In linguistics, specificity is a semantic feature of noun phrases (NPs) that distinguishes between entities/nouns/referents that are unique in a given context and those that are not. Several distinct known factors determine an entity/noun/referent's relative specificity, including:
 Singular terms (e.g. proper names)
 Habituality
 Actual/Nonactual moods
 Factivity
 Negation

Specificity does not rely on existence. This is because specificity relies on the uniqueness of an entity, regardless of whether it may or may not actually exist. For example, “I’m looking for a male sister” refers to no actual entity. However, the ambiguity of its specificity (are you looking for a particular male sister, or any male sister?) is retained.

Ambiguity in Languages with Unmarked Specificity 
In English and many other languages, specificity is not typically marked. As a result, sometimes, specificity can be ambiguous. Consider the following example:
 Every woman talked to a student.

This has two interpretations. Under one reading, every woman talked to the same student (the class president, for example), and here the noun phrase a student is specific. Under the second reading, various students were talked to. In this case, a student is non-specific.

"In contrast, in some languages, NPs in certain positions are always unambiguous with respect to specificity. The ambiguity is resolved through case marking: NPs with overt case morphology are specific, NPs without case morphology are nonspecific."
Some analytic and isolating languages like Samoan also use explicit specificity markings in nouns despite not having grammatical cases.

Relationship Between Specificity and Definiteness 
Specificity and definiteness, while closely linked, are distinct semantic features. The two main nominal codings of definiteness are definite and indefinite. The former leads predominantly to a specific noun phrase.
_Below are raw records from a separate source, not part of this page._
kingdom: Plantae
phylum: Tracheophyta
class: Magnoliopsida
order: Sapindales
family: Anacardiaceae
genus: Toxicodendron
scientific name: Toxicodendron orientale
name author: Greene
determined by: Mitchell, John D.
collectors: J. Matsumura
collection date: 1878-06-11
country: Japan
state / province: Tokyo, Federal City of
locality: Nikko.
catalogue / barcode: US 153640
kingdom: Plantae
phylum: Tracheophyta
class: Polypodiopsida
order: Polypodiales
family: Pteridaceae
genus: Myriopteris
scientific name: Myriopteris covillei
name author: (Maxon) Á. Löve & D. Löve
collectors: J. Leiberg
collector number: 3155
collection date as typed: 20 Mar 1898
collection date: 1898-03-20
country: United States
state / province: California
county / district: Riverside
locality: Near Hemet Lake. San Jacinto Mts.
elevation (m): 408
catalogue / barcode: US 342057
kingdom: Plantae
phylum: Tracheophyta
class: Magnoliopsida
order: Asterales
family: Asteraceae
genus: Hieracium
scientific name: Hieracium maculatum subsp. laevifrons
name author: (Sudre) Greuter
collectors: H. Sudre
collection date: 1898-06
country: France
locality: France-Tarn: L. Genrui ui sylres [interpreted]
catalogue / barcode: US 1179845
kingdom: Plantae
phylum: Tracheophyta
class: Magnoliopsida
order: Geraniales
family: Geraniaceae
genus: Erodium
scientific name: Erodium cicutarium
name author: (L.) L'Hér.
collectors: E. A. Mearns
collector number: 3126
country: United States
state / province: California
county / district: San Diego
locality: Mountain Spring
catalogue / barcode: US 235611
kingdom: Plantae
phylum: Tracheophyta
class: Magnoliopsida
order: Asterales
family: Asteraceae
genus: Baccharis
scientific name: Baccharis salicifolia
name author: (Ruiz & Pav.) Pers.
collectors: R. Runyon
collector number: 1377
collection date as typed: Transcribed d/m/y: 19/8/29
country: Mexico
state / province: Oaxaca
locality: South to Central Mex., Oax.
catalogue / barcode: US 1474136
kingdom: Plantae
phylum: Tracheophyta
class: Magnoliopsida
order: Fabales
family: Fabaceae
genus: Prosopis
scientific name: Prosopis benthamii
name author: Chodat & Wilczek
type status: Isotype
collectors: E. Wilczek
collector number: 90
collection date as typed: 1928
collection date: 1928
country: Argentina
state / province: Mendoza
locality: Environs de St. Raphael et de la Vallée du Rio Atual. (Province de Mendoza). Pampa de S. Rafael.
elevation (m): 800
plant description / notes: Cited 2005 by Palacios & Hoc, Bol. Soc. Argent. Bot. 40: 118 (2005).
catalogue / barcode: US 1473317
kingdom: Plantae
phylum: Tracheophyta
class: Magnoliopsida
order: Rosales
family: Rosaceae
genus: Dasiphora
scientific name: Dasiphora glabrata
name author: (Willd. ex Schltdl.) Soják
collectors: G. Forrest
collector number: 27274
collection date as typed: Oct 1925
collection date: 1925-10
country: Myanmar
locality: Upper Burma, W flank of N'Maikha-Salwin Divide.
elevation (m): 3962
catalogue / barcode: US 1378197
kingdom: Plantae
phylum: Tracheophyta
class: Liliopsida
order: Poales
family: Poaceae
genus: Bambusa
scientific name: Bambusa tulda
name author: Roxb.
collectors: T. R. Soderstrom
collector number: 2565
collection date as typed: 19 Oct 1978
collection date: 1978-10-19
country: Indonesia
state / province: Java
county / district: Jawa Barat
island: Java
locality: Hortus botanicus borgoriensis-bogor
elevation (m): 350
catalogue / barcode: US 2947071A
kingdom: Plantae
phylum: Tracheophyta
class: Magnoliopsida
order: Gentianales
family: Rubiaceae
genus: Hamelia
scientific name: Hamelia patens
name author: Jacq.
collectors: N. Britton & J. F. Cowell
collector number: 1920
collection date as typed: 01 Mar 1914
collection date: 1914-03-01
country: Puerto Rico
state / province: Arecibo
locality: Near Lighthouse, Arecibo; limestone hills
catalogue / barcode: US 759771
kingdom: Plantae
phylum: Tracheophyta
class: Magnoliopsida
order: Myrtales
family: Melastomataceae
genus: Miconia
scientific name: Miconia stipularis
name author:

The latter can be either specific or non-specific.

I'm looking for the manager, Ms Lee. [definite, specific]
I'm looking for the manager, whoever that may be. [definite, non-specific]
There's a certain word that I can never remember. [indefinite, specific]
Think of a word, any word. [indefinite, non-specific]

Note that to make the second example definite and non-specific requires a clarifying extra clause.